[Text excerpt]
=== Begin Enclosure ===
It “involves little capital investment,” says kaNgwane Parks director Jeremy Anderson, “and allows us to encourage lucrative forms of tourism while simultaneously carrying out a culling programme that ensures the most rational use of the resources in the reserve”.

Mandela noted that rural people had, in the past, frequently been dispossessed of their land so that conservation areas could be created. Many saw reserves and the game wardens who run them as an integral part of apartheid’s oppressive institutions.

He said land for the Mthethomusha Game Reserve had been donated to the kaNgwane Parks Board by Chief Charles Bongani Mpakenias, leader of the local Mpakeni clan. The sensitive approach adopted by conservation officials has created a tremendous respect among local villagers for their efforts to protect species that exist in the rugged reserve that straddles the southern border of the Kruger National Park.

The reserve is administered jointly by kaNgwane Parks and a tribal trust company to represent the interests of the Mpakeni people. Profits are split between the two groups, although the community sometimes receives 60 percent of the revenue generated by tourism.

This is channelled into the building of schools, clinics and other social services in consultation with the community. The money is also used for literacy projects, children’s creches and other welfare programmes.
=== End Enclosure ===
[Extracted records]
=== Begin Enclosure ===
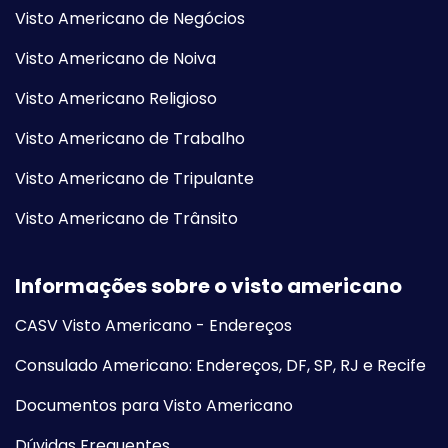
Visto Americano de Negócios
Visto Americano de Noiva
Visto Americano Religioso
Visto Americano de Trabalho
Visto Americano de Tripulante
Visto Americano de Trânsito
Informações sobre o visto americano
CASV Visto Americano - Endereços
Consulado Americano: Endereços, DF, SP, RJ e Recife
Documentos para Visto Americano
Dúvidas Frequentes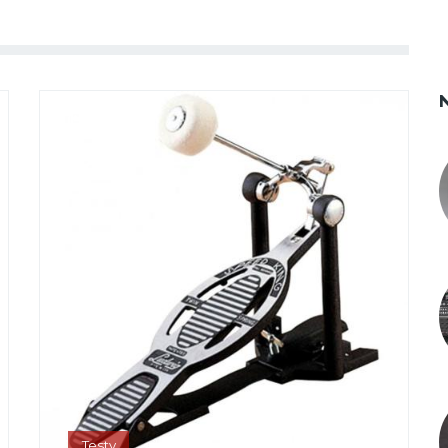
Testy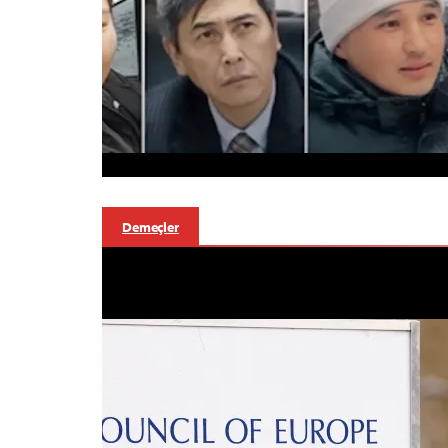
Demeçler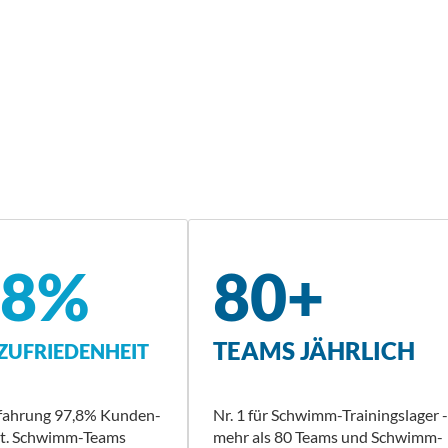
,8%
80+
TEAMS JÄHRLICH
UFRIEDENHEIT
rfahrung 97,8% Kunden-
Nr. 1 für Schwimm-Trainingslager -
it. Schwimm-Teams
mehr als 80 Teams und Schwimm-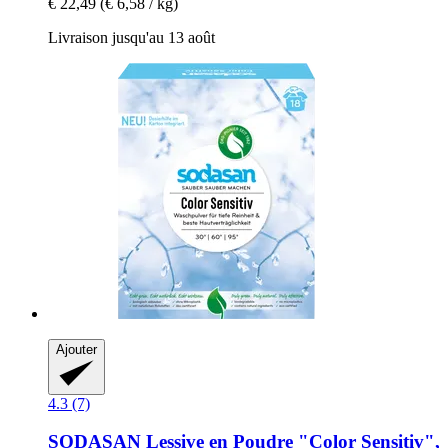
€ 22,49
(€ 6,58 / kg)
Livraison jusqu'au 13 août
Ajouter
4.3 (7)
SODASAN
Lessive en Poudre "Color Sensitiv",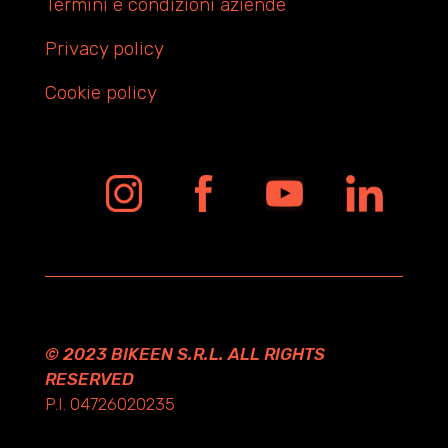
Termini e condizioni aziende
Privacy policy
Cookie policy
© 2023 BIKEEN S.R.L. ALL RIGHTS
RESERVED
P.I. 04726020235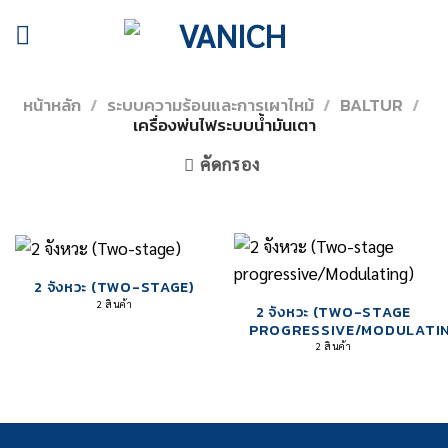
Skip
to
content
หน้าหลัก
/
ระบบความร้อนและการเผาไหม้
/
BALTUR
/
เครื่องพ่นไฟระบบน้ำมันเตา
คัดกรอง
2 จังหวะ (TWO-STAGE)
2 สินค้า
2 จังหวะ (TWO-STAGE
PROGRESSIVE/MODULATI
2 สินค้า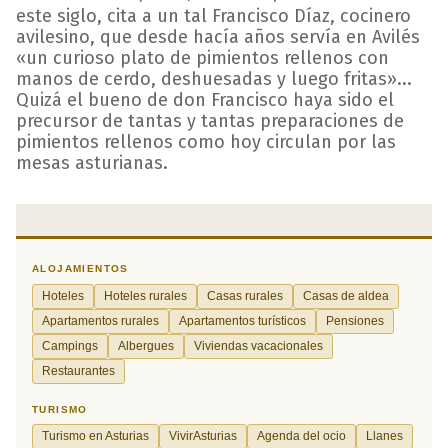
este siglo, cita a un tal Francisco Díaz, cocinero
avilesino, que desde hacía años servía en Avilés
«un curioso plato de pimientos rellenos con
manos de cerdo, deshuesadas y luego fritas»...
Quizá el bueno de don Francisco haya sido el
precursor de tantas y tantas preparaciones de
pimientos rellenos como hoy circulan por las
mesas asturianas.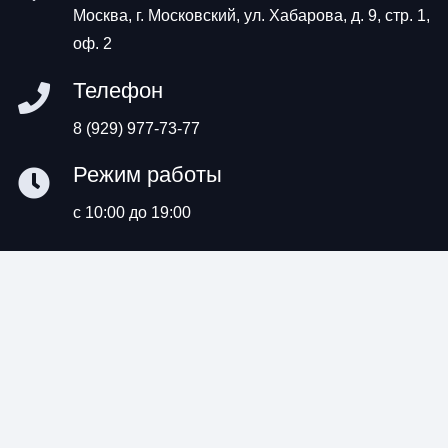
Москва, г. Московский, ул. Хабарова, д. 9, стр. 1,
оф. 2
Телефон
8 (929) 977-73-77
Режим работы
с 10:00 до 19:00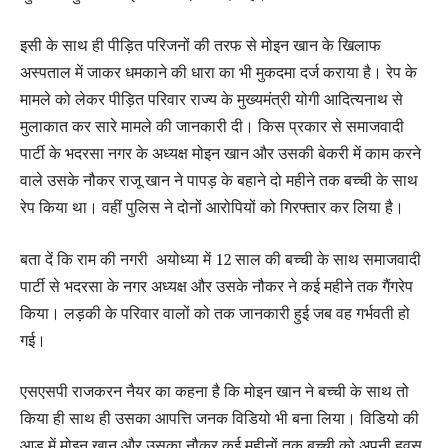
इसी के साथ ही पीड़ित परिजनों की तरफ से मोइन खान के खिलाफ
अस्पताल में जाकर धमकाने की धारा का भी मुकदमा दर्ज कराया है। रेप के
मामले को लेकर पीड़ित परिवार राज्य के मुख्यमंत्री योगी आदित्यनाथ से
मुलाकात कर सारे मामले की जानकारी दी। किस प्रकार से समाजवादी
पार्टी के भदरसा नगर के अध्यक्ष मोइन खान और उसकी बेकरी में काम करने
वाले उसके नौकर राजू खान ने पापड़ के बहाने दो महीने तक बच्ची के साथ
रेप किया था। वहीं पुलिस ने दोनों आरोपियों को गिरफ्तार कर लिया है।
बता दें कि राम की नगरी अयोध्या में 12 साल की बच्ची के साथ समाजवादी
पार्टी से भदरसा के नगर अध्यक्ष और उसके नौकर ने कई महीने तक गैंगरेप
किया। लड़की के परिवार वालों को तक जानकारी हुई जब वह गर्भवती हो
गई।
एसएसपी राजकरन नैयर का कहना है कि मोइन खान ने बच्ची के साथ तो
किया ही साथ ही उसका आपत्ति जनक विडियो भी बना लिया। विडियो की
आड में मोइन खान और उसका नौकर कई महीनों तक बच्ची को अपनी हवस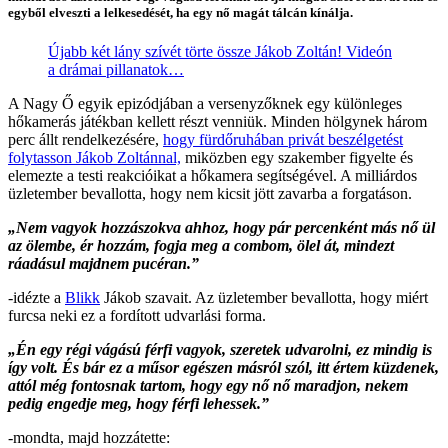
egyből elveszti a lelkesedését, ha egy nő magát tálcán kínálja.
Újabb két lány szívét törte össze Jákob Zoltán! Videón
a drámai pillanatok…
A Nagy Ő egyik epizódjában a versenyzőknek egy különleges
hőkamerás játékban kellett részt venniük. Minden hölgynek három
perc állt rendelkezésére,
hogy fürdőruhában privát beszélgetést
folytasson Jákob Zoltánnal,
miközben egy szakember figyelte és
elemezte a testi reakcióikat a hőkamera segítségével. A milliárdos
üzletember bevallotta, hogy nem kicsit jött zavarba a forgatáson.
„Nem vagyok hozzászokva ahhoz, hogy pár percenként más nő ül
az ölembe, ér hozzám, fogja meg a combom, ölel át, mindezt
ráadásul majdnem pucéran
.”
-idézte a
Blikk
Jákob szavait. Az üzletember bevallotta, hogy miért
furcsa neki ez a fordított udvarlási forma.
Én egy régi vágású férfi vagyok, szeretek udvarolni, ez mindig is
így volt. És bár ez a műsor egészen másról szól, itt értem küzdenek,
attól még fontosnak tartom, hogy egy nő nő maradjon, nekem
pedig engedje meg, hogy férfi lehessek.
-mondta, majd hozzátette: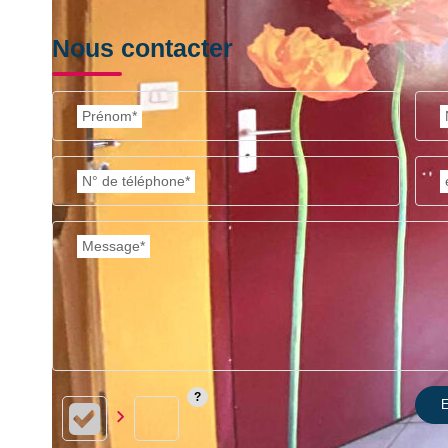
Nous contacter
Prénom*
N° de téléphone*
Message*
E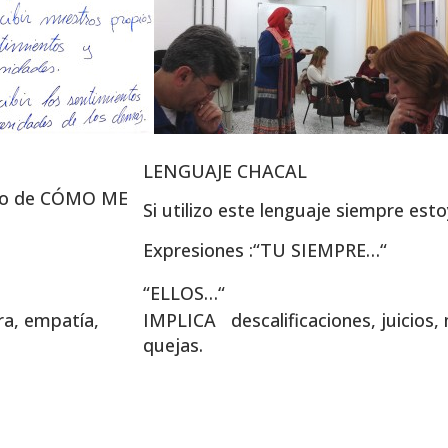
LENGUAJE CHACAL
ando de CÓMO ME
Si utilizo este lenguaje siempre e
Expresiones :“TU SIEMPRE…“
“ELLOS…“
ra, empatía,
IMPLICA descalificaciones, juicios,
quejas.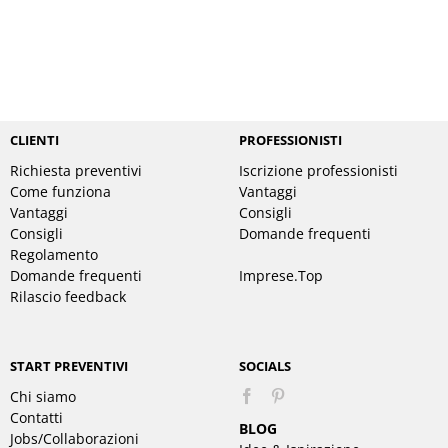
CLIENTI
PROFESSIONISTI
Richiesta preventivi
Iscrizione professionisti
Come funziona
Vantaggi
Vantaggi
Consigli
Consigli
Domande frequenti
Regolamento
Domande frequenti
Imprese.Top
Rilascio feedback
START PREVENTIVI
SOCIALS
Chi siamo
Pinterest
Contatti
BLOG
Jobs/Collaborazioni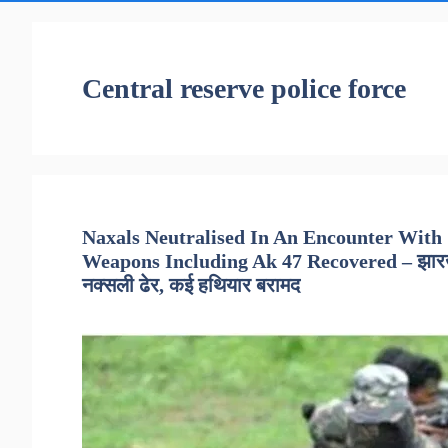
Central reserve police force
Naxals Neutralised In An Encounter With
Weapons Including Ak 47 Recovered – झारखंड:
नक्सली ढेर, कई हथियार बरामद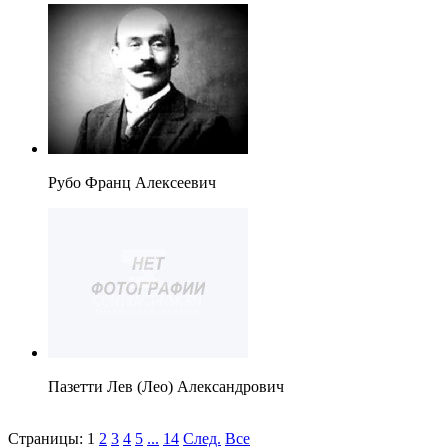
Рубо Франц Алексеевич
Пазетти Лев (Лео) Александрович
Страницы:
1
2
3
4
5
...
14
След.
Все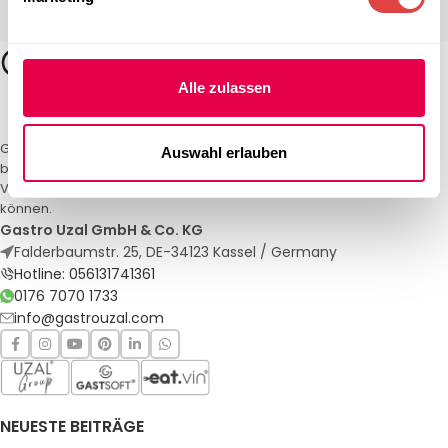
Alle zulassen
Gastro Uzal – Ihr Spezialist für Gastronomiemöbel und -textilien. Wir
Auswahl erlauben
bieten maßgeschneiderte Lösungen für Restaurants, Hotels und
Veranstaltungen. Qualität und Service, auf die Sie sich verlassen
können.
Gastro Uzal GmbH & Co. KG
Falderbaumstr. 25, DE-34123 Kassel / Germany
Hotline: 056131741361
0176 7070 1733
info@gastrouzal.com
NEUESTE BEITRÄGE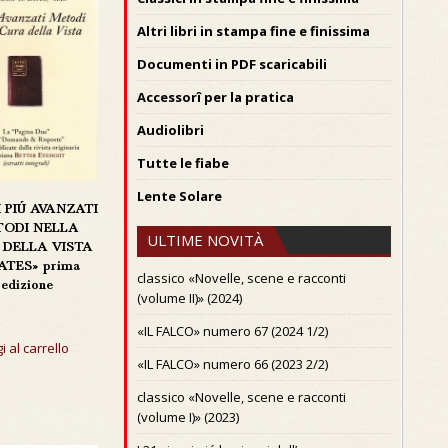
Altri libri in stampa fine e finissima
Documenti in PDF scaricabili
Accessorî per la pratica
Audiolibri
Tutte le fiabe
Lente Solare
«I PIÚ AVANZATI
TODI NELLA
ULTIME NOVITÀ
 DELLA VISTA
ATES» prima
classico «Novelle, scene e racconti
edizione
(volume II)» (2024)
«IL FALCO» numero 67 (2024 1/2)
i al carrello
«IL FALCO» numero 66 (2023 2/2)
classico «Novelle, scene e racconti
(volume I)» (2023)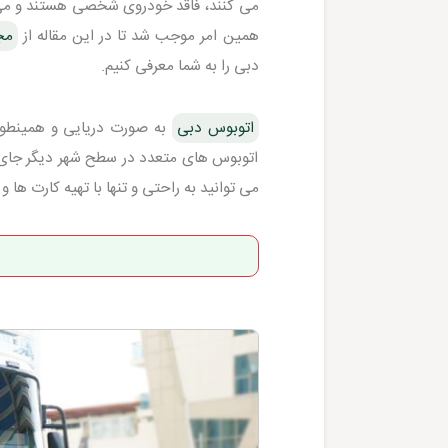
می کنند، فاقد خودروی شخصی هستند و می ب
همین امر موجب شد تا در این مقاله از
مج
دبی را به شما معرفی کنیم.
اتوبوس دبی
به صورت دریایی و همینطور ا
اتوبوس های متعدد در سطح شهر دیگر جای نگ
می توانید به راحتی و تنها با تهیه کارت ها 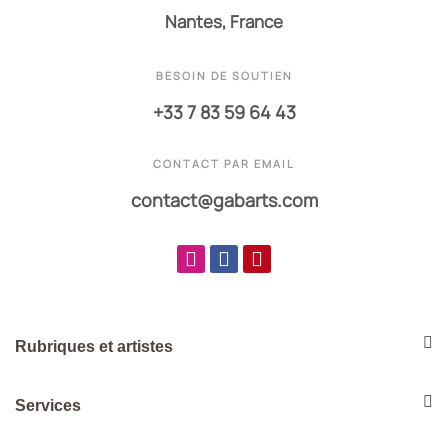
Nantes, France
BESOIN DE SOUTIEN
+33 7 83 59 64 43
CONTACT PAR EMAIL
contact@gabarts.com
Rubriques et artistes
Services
=== End Enclosure ===
[Problem set]
[A] Using the Mthethomusha passage, answer each question on its own line, marked (i), (ii) and (iii):
(i) Who is the director of kaNgwane Parks?
(ii) Who donated the land for the Mthethomusha Game Reserve to the kaNgwane Parks Board?
(iii) What share of tourism revenue does the community sometimes receive?
[B] From the Mthethomusha passage, extract the text between "Mandela noted that" and "apartheid’s oppressive institutions.", inclusive.
[C] Decide whether each statement agrees with the Mthethomusha passage. Answer yes or no, and quote the words from the passage that decide it.
(i) The reserve is administered by kaNgwane Parks alone.
(ii) The reserve straddles the southern border of the Kruger National Park.
(iii) Money from the reserve is used for literacy projects.
The rows play no part in what follows and can be set aside.

[Responses to the exercise]
[A]
(i) Jeremy Anderson
(ii) Chief Charles Bongani Mpakenias, leader of the local Mpakeni clan
(iii) 60 percent

[B]
Mandela noted that rural people had, in the past, frequently been dispossessed of their land so that conservation areas could be created. Many saw reserves and the game wardens who run them as an integral part of apartheid’s oppressive institutions.

[C]
(i) No: "The reserve is administered jointly by kaNgwane Parks and a tribal trust company"
(ii) Yes: "the rugged reserve that straddles the southern border of the Kruger National Park"
(iii) Yes: "The money is also used for literacy projects"